Sorry about the party. Will explain. Want to come over and play COD Black Ops?

Two minutes later:

Hell yes. Perfect for hangover. Also can get my dragon on. See you in half an hour.

I relax. He’ll help.
That
is exactly what I need.

*   *   *

We’re doing split screen on the stadium map in
Call of Duty,
running and gunning through a deserted hockey rink. At first it felt strange—with the guns and threats and bomb tunnels lately in real life—but after a few minutes it’s just me and Chris playing, like always. We don’t even talk about anything but the game for a while.

Then Chris camps behind a Zamboni for a minute, and glances at me. “What the hell happened to you last night, anyway? You didn’t answer any texts.”

I thought of what to say. I dive around a corner and take out a sniper. “Couldn’t. Was in the emergency room.”

Perfect excuse.

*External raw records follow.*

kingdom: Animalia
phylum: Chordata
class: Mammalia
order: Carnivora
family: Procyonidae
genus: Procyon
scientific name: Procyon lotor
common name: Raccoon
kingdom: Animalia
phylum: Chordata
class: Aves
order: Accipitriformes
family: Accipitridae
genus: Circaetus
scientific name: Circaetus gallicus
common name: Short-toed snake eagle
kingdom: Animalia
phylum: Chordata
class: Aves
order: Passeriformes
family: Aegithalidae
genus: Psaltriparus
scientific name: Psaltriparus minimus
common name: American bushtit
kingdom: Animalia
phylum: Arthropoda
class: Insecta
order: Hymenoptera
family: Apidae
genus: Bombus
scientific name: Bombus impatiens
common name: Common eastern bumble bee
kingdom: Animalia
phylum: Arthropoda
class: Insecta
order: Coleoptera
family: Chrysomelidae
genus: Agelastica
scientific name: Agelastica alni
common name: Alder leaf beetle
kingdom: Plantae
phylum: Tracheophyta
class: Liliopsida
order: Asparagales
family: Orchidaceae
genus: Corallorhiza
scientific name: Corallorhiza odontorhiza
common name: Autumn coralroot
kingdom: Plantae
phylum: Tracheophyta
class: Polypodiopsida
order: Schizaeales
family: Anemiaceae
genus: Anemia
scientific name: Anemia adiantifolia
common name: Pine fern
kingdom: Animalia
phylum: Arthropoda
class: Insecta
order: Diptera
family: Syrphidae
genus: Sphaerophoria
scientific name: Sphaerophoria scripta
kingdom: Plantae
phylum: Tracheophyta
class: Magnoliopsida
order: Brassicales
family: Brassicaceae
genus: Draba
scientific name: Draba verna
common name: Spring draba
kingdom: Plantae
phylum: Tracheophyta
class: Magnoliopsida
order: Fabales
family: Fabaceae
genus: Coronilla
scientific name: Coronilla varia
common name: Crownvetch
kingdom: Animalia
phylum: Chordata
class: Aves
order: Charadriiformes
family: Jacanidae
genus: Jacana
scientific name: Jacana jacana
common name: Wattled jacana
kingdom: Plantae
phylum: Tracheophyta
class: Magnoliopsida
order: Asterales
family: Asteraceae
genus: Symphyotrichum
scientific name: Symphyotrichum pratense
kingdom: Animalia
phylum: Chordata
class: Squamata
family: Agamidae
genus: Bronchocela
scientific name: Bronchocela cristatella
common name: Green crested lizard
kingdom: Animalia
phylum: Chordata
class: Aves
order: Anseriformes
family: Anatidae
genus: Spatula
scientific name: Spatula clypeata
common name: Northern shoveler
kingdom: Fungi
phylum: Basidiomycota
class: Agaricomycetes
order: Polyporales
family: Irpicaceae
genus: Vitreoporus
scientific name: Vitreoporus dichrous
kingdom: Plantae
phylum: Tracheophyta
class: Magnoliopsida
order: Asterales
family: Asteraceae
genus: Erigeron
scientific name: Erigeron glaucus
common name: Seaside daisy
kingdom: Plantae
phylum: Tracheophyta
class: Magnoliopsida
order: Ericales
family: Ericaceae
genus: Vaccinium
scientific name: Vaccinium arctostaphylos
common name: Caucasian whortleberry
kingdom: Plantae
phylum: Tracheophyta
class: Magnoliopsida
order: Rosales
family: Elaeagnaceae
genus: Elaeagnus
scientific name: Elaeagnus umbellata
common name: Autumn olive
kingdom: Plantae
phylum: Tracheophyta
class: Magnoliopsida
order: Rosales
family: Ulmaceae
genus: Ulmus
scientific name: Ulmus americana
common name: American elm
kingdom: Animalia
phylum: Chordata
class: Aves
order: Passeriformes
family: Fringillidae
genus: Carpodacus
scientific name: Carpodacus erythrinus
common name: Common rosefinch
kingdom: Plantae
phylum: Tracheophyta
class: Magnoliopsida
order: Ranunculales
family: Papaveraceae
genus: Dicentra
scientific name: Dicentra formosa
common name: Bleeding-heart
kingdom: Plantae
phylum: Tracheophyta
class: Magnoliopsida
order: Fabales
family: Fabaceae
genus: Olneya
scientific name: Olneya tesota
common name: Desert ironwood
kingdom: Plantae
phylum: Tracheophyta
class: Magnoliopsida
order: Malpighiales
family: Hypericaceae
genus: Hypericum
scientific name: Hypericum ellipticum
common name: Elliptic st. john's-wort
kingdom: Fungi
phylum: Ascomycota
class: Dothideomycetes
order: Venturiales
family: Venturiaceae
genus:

I am getting way better at this.


What
? What happened?” He comes out from his camp and runs through the empty seats, checking for snipers.

I shrug. Pull myself up a ledge, duck down again when somebody shoots at me. “Shit! Um … Myk was puking. A lot. She’s fine now, though. Off at a friend’s, even. But I couldn’t use the cell in the hospital.”

It feels
wrong
to use Myk as an excuse like that. But it works: why I wasn’t there, why I couldn’t call. And puking—nobody wants to know more about puking.